ACTIONS TO TAKE |
A. Answer these questions using the 12th Planet concert review:
(i) On what day and date did the event take place?
(ii) Who took the photos?
(iii) What does the writer say has been constant since the show?
B. Retype part of the 12th Planet concert review, beginning at the words "DanceMission at Madison" and stopping after "in our slideshow.".
C. Extend the 12th Planet concert review, picking up after its last sentence.

*** Opening of EXCERPT ***

DanceMission at Madison Event Center, 2/24/12
DanceMission with 12th Planet and more
Photos by Benjamin Leatherman 12th Planet tears it up at Madison Event Center last night. See more photos from the event in our slideshow.
Madison Event Center
Friday, February 24
Not to be too dramatic, but I probably suffered some permanent hearing damage last night while watching 12th Planet. It would take a doctor to confirm (perhaps even Doctor P), but there's been a constant ringing in my ears after getting blasted with the deadly drops, filthy hooks, and the screeching sirens inherent to his gorey electronica and dubstep.
And you know what? It was completely worth it. Being able to witness an artist as skilled as 12th Planet (currently one of only a handful of truly great dubsteppers in the world) perform an epic set both in his prime and at the apex of his popularity is something any EDM fan should do.

*** Close of EXCERPT ***
*** Opening of EXTRACTED MATERIAL ***

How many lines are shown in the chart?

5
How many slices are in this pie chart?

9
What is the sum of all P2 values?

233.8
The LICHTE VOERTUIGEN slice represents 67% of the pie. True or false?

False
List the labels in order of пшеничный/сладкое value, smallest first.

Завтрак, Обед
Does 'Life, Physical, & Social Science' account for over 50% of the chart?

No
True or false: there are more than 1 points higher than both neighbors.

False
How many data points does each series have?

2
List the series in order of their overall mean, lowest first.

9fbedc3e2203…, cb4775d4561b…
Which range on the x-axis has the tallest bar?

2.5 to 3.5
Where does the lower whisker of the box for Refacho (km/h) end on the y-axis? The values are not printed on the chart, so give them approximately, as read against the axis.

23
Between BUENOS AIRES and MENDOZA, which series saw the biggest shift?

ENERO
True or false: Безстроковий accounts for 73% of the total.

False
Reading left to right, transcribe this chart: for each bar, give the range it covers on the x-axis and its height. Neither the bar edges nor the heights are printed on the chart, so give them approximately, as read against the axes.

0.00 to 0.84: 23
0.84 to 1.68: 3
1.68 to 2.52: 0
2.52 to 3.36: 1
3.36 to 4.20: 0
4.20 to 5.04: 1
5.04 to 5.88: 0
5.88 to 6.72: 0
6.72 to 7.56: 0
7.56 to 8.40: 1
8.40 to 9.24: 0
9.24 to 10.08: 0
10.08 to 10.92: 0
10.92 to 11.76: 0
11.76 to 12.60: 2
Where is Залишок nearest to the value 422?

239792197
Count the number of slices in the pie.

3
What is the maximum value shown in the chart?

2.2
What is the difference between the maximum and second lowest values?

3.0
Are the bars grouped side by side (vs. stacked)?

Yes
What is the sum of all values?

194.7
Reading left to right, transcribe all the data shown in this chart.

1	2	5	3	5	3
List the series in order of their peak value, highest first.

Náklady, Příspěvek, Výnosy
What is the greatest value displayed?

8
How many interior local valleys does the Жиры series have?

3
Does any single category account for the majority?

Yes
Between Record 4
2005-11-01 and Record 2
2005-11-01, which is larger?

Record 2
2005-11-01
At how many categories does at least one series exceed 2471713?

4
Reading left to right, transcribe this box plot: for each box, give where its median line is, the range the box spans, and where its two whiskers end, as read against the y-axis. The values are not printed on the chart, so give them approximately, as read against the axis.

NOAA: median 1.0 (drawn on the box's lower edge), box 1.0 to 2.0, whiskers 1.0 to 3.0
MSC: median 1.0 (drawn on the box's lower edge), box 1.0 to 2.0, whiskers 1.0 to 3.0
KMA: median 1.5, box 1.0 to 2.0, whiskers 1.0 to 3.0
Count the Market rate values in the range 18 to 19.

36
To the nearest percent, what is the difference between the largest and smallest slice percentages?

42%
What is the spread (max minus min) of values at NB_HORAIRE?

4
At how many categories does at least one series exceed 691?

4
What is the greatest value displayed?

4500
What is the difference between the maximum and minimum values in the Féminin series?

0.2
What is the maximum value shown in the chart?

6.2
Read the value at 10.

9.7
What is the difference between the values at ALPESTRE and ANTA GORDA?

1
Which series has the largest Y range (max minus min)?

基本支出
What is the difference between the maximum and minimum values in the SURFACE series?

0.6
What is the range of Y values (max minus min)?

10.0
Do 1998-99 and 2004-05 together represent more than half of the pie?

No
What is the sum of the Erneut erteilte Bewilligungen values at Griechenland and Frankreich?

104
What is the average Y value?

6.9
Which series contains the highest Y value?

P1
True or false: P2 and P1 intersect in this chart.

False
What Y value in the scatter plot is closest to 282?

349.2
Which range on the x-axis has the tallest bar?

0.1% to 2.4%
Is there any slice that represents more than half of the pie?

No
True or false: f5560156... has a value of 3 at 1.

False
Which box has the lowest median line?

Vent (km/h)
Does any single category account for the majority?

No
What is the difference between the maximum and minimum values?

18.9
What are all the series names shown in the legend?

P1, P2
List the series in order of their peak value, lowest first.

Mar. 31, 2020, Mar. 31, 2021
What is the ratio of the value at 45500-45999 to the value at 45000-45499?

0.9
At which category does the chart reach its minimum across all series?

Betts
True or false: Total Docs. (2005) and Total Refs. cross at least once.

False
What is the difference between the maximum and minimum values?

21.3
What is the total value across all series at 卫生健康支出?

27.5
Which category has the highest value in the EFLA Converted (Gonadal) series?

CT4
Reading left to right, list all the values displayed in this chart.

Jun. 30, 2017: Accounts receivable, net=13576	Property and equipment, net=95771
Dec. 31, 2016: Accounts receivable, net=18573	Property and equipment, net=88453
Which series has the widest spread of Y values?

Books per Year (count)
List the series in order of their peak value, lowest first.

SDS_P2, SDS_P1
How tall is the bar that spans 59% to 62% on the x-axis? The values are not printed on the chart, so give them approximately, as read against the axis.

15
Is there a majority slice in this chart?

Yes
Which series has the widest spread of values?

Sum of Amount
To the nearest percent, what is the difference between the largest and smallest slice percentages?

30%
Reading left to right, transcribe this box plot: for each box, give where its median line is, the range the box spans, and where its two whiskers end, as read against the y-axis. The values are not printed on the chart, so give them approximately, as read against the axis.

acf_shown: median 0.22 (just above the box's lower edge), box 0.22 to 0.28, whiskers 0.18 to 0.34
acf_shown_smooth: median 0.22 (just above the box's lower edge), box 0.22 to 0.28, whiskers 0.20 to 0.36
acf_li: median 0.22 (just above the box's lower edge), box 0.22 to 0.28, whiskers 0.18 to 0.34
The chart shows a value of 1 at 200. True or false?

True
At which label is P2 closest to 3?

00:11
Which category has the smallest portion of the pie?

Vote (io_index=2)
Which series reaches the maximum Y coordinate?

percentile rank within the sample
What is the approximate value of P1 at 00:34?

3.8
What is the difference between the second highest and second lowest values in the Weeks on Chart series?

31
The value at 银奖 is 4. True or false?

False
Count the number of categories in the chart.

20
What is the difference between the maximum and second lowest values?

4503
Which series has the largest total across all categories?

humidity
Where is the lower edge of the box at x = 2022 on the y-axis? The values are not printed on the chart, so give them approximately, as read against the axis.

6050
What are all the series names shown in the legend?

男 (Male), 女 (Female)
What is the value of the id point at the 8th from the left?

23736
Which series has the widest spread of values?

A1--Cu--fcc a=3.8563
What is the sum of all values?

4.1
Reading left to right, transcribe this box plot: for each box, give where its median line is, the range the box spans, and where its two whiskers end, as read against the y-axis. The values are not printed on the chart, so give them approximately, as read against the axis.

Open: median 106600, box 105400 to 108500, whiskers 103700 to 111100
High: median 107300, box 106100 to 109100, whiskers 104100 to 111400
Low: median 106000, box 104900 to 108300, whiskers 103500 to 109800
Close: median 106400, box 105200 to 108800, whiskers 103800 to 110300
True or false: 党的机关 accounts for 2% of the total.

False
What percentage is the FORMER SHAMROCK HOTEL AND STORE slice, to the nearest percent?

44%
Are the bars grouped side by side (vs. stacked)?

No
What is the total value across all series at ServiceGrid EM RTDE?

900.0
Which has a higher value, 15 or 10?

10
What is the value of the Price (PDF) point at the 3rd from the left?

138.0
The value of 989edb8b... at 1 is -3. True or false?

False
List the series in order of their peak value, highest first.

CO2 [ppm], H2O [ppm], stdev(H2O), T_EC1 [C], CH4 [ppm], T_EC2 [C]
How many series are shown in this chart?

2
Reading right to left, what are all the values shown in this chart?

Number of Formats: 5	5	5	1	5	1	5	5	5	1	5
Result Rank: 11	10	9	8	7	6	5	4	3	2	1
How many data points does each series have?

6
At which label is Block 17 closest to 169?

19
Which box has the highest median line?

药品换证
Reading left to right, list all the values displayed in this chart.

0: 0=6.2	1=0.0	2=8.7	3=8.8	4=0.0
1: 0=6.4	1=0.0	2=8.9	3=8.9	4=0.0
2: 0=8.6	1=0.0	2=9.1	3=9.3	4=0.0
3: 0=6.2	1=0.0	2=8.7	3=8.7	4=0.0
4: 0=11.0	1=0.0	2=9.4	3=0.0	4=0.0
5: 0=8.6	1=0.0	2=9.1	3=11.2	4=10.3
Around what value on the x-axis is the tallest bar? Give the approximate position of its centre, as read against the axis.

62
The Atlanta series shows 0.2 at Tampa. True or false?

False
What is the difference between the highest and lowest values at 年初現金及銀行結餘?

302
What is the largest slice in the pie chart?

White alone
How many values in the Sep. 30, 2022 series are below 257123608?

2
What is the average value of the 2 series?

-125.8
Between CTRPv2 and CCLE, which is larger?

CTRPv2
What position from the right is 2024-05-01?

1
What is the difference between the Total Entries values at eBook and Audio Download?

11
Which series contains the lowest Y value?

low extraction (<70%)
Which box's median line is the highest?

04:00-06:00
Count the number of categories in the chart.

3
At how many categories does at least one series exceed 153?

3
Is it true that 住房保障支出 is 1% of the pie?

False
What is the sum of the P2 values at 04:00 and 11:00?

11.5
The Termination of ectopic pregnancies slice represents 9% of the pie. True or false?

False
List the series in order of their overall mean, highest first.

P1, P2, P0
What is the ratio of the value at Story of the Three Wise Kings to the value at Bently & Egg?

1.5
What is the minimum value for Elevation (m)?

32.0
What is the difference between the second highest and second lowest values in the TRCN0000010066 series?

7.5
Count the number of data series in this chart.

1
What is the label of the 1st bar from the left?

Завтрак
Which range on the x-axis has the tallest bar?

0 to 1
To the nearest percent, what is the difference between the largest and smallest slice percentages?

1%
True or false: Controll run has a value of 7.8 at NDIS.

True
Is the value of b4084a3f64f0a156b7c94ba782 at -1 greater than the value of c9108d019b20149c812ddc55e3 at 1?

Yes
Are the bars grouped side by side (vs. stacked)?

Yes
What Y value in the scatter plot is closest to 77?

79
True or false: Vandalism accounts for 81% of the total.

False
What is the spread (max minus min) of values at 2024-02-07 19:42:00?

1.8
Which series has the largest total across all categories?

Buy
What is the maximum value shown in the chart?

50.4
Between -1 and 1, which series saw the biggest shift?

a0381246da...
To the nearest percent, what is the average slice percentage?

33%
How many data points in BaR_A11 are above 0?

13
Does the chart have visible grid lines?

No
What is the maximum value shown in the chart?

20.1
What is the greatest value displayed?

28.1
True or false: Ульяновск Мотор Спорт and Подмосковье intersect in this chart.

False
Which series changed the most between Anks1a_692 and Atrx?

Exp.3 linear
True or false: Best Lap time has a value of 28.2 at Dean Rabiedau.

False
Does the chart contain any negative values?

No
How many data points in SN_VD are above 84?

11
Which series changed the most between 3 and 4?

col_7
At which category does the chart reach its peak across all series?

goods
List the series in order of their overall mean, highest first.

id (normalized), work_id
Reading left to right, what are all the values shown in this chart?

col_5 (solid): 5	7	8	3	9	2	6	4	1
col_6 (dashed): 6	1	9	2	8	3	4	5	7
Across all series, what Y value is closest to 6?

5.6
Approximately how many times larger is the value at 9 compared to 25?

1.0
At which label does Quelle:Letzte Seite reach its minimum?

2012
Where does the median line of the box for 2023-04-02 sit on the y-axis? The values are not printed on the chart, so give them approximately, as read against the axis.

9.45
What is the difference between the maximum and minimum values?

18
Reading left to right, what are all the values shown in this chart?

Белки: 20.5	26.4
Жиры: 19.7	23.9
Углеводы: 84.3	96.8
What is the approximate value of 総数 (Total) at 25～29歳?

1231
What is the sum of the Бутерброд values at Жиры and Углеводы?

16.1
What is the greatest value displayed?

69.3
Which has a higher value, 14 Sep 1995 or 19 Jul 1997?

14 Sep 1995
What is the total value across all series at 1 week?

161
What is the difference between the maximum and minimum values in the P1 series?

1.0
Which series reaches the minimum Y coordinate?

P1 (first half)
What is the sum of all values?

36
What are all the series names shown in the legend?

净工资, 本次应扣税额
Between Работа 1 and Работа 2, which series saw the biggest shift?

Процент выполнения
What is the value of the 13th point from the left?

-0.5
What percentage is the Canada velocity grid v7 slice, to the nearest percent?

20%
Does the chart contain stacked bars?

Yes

*** Close of EXTRACTED MATERIAL ***

OUTPUTS BY TASK |
A.
(i) Friday, February 24
(ii) Benjamin Leatherman
(iii) A ringing in the writer's ears

B.
DanceMission at Madison Event Center, 2/24/12
DanceMission with 12th Planet and more
Photos by Benjamin Leatherman 12th Planet tears it up at Madison Event Center last night. See more photos from the event in our slideshow.

C.
Ain't no show like a 12th Planet Show
And it indeed was an epic set. When he last blew through town last October on the Mothership Tour, 12th Planet (a.k.a. John Dadzie) only got a 45-minute set opening for his padawan Skrillex. This time around, however, the spotlight was all his as he put on a two-hour performance while headlining the DanceMission electronica event.
It was pure unhinged exhilaration as Dadzie's gig was perfect melding of music, light, color, and showmanship. When he took to the stage, the roar that greeted him was so insanely loud that it was scary. He opened with a brand new track -- an untitled collaboration with Flinch (who also appeared at DanceMission) -- and the packed ground floor instantly turned into a sea of movement. The club kids and ravers were here to party, and they weren't afraid to show it.
Dadzie kept hitting the crowd with wave after wave of original tracks like "Burst" and "Lootin' 92" as well as remixes aplenty. He gave his due to his erstwhile prodigy Skrillex (natch) by playing such tracks as "Syndicate" and "All I Ask of You," before busting into Borgore's "Fuck Dem Hoes" and Avicii's "Levels" (which is constitutionally mandated to be played by every DJ at least once per night).
He masterfully built the energy of his set to bigger drops and even more grueling bass detonations, with each climax resulting in an explosions of light and pixilated video from the large LED video wall in front of his DJ booth. And each time, the crowd was transformed into a heaving, uncontainable mass of energy.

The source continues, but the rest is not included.